I think you are proposing that we keep maxLength, maxValue, etc in the Primer, but I would prefer your idea of valueRange / lengthRange as value constraint types because it would not require the use of multiple statement templates just to express a range

The problem with valueRange / lengthRange is that it's doubly tricky to deal with whether the limits are inclusive or not. It also means that you have to choose a lower bound just to express a maximum permitted value. For a non-integer non-inclusive maximum of 18 of a value that can be 0, that means the lower bound is inclusive of 0. This leads to notations like [0;18) where the choice of braces indicates whether the bound is inclusive. If the lower range is unspecified you need a convention for how to indicate that, e.g. [;18]

kcoyle commented 2 years ago

I note that the issue is still open...

I'm trying to figure out why I marked that it should be closed but didn't close it. I think it was just a clicking error. I will close.

I'm not sure that I understand your objections, Tom. We've had this situation in our documentation for a while, and I believe that my point in #51 is the opposite of what you are proposing. I see multiple statement templates as a solution to some common use cases, like "IRI or literal". We worked out how multiple property/statement templates within a shape would be evaluated, and I actually think it's quite elegant. Phil has given us a number of examples. The Google Doc lays out pretty clearly how it would work.

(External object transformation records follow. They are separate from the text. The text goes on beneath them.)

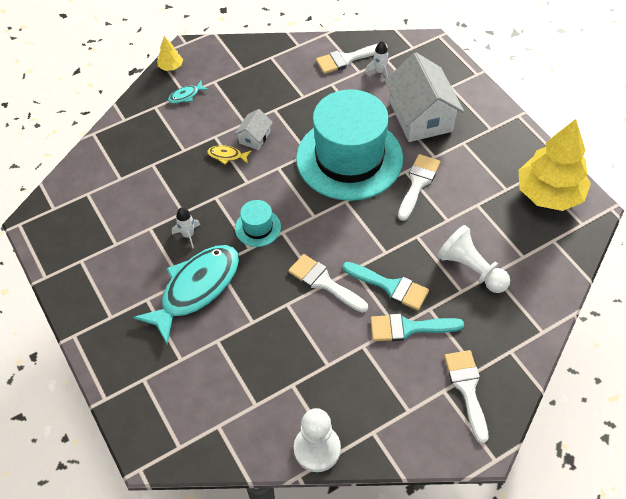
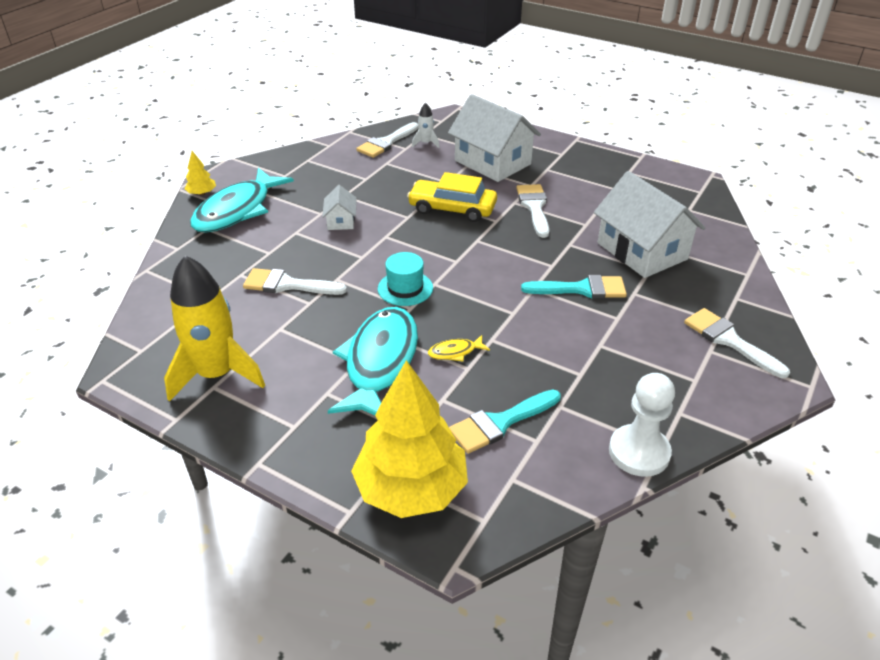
camera: 30 degrees left, 15 degrees down
(88, 251) = (217, 374): none -> yellow rocket
(186, 96) = (237, 210): turquoise fish -> turquoise fish, size x2.49
(188, 235) = (331, 319): white rocket -> none
(227, 156) = (322, 243): yellow fish -> yellow fish (455, 352)
(324, 282) = (514, 308): white brush -> white brush (287, 285)
(349, 158) = (452, 208): turquoise hat -> yellow car
(409, 328) = (630, 314): turquoise brush -> turquoise brush (500, 423)
(471, 269) = (641, 251): white pawn -> white house
(549, 194) = (653, 181): yellow tree -> yellow tree (411, 488)

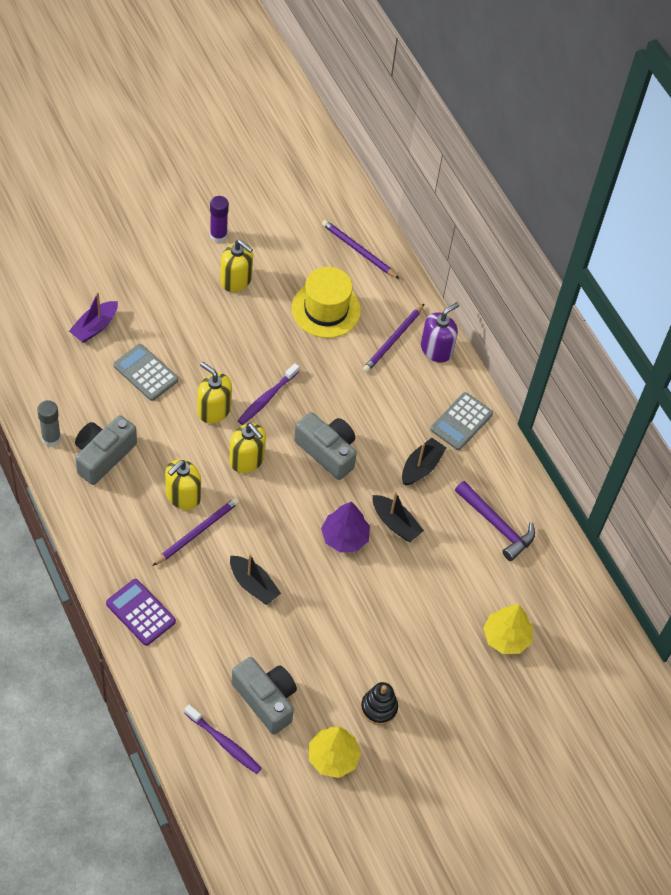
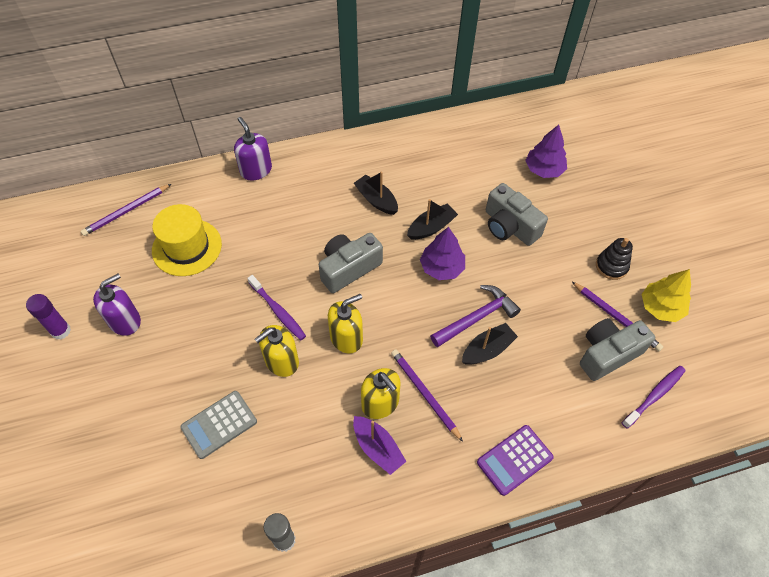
camera: 75 degrees left, 0 degrees up
(95, 327) = (141, 475): purple boat -> purple boat (377, 448)
(103, 456) = (318, 481): grey camera -> grey camera (509, 226)
(236, 280) = (125, 321): yellow soap dispenser -> purple soap dispenser
(393, 340) = (237, 200): purple pencil -> purple pencil (616, 317)
(461, 422) = (335, 165): grey calculator -> none
(496, 525) = (440, 158): purple hammer -> purple hammer (476, 318)
(506, 637) = (544, 169): yellow tree -> purple tree

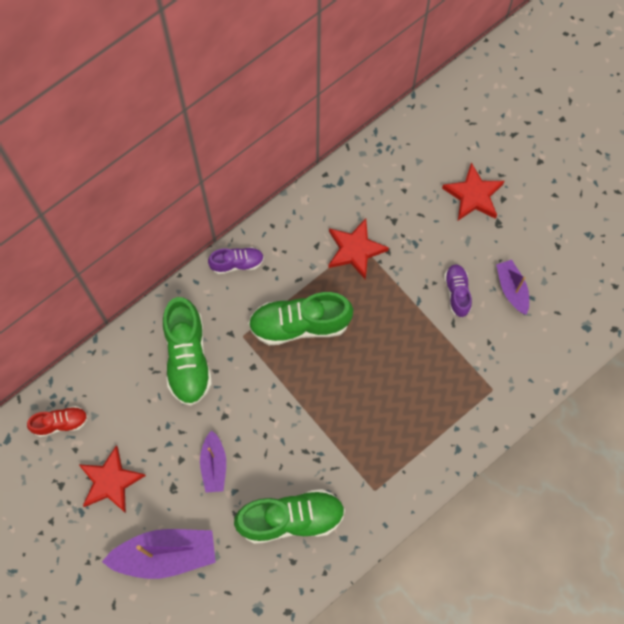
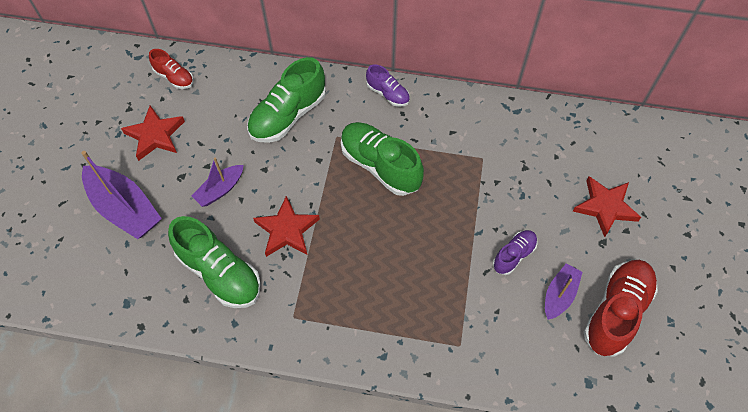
camera: 50 degrees right, 10 degrees down
(355, 250) = (474, 159): red star -> red star (287, 230)
(554, 263) = (616, 312): none -> red shoe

That said, examples like this are only in the Cookbook. The primer has that one sentence. We probably need a link from the Primer to the Cookbook in the valueConstraintType area but the Cookbook isn't ready for that yet - it is incomplete and would need better formatting. Can we assume that such a link would be made from that Primer section to the Cookbook, using a note something like "See section x of the Cookbook for when both a minimum and a maximum are needed."?